Kur’an-ı Kerim’in, “Seni yaratan Rabbinin adıyla oku!” emrinden ilhamını alan âlimlerimiz, ariflerimiz ve ediplerimiz, bu ilahi sözün ilhamıyla insanı inşa etmeyi gaye edinmişlerdir. Nitekim gücünü ezelî kelamdan alan münevverlerimizin ilim, hikmet ve sanatla bezeli eserleri, kültür ve medeniyet dilimizi oluşturmuştur.

***

“Hoşça bak zâtına
kim zübde-i âlemsin sen
Merdüm-i dîde-i ekvân olan
âdemsin sen”
Şeyh Gâlib
(Kendine dikkatlice bir bak; sen âlemin özüsün. Sen varlıkların gözbebeği olan insansın.)
***
“Hoşça bak zatına” derken insanın yaratılışı üzerine düşünmenin gerekliliğini öğütlemenin yanı sıra, ümitsizliğe düşmenin, dünya dertlerinin altında ezilip kalmanın, mücadeleden vazgeçmenin de insan onuruna ve fıtratına, özüne yakışmayan bir davranış olduğunu ifade etmektedir.

Erzurumlu İbrahim Hakkı, “Dünyaya geldim gitmeye” diyor. Seküler bakış açısı için “gitmek” , “bitmek” demek ve “gitmenin ötesi” bir muammayken, Müslüman için böyle değil. “Hayat-ı cavidanı bir şeyh-i kâmilden sual ettim / ‘Ölümden evvel ölmektir’ deyince intikal ettim” dizeleri, ölünün ihtirassızlığından yola çıkarak insanın yapmak zorunda olduğunu, ancak ihtiras sahibi olmaktan kaçınılması ile mümkün olabileceğini ifade ediyor.
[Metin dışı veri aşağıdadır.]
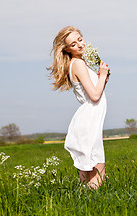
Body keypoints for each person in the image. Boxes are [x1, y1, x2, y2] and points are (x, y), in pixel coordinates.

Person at [48, 26, 109, 189]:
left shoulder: (79, 63)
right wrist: (102, 75)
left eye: (80, 40)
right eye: (73, 44)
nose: (80, 45)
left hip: (89, 119)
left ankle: (85, 202)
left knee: (89, 167)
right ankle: (93, 204)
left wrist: (101, 79)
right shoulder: (78, 64)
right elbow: (95, 96)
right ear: (67, 50)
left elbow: (94, 92)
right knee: (96, 166)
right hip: (89, 119)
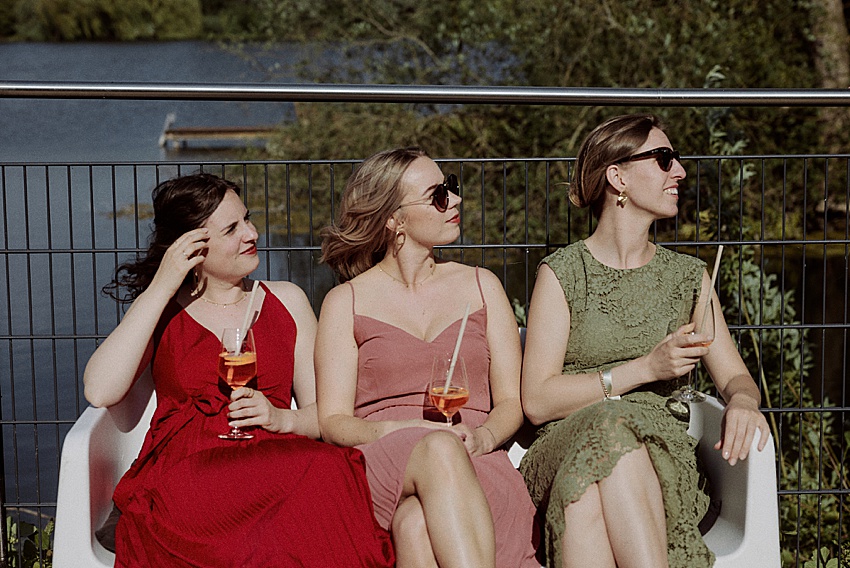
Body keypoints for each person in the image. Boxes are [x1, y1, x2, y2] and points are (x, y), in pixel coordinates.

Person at [83, 173, 394, 567]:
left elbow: (328, 414)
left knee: (323, 478)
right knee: (317, 477)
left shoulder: (287, 300)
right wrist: (162, 284)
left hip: (276, 461)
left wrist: (281, 417)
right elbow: (99, 389)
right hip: (190, 477)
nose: (252, 233)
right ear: (192, 247)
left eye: (247, 219)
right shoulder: (161, 311)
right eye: (232, 228)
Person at [519, 114, 770, 568]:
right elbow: (537, 400)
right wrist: (645, 369)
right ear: (618, 177)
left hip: (660, 451)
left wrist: (745, 403)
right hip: (562, 442)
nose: (680, 171)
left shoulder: (689, 278)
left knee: (586, 506)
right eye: (663, 159)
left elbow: (736, 377)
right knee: (609, 427)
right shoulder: (562, 274)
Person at [316, 147, 539, 568]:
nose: (455, 201)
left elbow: (511, 401)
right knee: (436, 448)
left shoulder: (481, 285)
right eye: (438, 195)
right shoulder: (344, 302)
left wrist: (487, 437)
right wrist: (404, 428)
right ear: (394, 219)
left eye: (450, 188)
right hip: (384, 452)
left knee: (416, 525)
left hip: (473, 450)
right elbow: (333, 422)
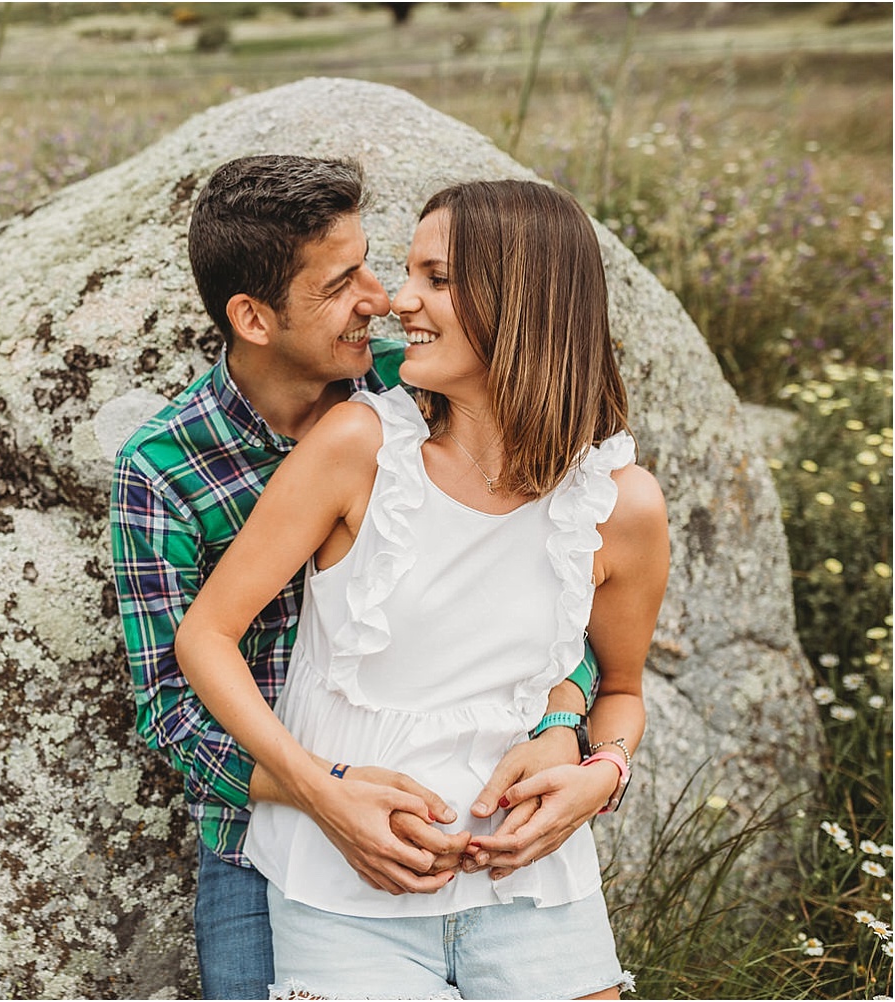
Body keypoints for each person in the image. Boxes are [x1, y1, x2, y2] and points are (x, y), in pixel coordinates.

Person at [109, 157, 605, 1000]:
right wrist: (321, 794)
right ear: (254, 318)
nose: (380, 299)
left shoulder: (421, 385)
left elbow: (551, 585)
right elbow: (170, 708)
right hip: (260, 831)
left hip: (463, 820)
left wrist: (565, 726)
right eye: (343, 283)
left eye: (377, 265)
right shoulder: (164, 470)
Modernite bizim tefekkür dünyamızın ürünü olmadığı için “ihtiras” üzerine kuruludur. Dayanağı kendi varlığıdır ve o varlık modern insana, “Önce ben, hep ben.” dedirtir. Müslüman’ın varlığıysa nefes alırken bile “Hu” der. Her nefes bir zikirdir, bir “Hû” dur. Bu mana da aslında her insan, her var olan her an “zakir” dir. Bütün kâinat zikir halindedir.

“An”, bir emanet. Önce ânın kıymetini bilmek lazım. “Bu bir demdir gelir geçer, duyamazsın demedim mi,” diyor Pir Sultan Abdal. Bilmek lazım, yaşadığımız anın, anı yaşadıklarımızın kıymetini bilmeliyiz.

“Hay” dan gelip “Hû” ya giden bu yolculuk boş yere olabilir mi?

Sâd Suresi 27. Ayet “Göğü, yeri ve ikisi arasındakileri boş yere yaratmadık…”

Hiç bir şey boş değildir. Her varoluşun bir yolculuğu var. Her yolculuk ilk bir adımla başlıyor. Yolculuk ne kadar kısa/yakın ya da uzun/uzak olursa olsun bu yolculuğun durakları var. Durak ne kadar çok olursa da olsun bir son durak var.

Öyleyse bu yolculuk “O” gerçeğe ulaşma yolculuğu değil midir? Hangi açıdan bakarsak bakalım, geldik Hay’dan gidiyoruz Hû’ya…

Hayat, bir arayış, bu arayışın da durakları var. Bu yolculuğun menzili bellidir. Bu boşa kürek çekmek değil. Hiçbir şey boş değil, her şeyin bir sebebi var. “Hay”dan gelip “Hû”ya gidiyoruz. Duraklarda biriktirdiklerimizle.

Bu senin yolculuğun. Her şey SEN ile başlıyor. Mucizenin başlangıcı işte bu “sır” da. Bu yolculuğu seninle SEN yapacaksınız. Tanıştırayım yol arkadaşın SEN. Sen sen ol. Seni sev. Kendini sevmelisin önce. Kendini sev derken; küstahça bir kibir, aşırı gurur değil kastım. Eşref-i mahlûkat olan, yaratılmışların en şereflisi mucizevî bir varlık. Yaradılış gayesini bilen bu gaye için beden ve akıl nimeti ile donatılmış varoluşun temsilcisi bir SEN.

“Hay” dan “Hu” ya bir aşk yolculuğu, kendini bilme yolculuğu kastım. Kendini önce sen sevmelisin ki sevgi yolculuğu başlasın. Var mısın?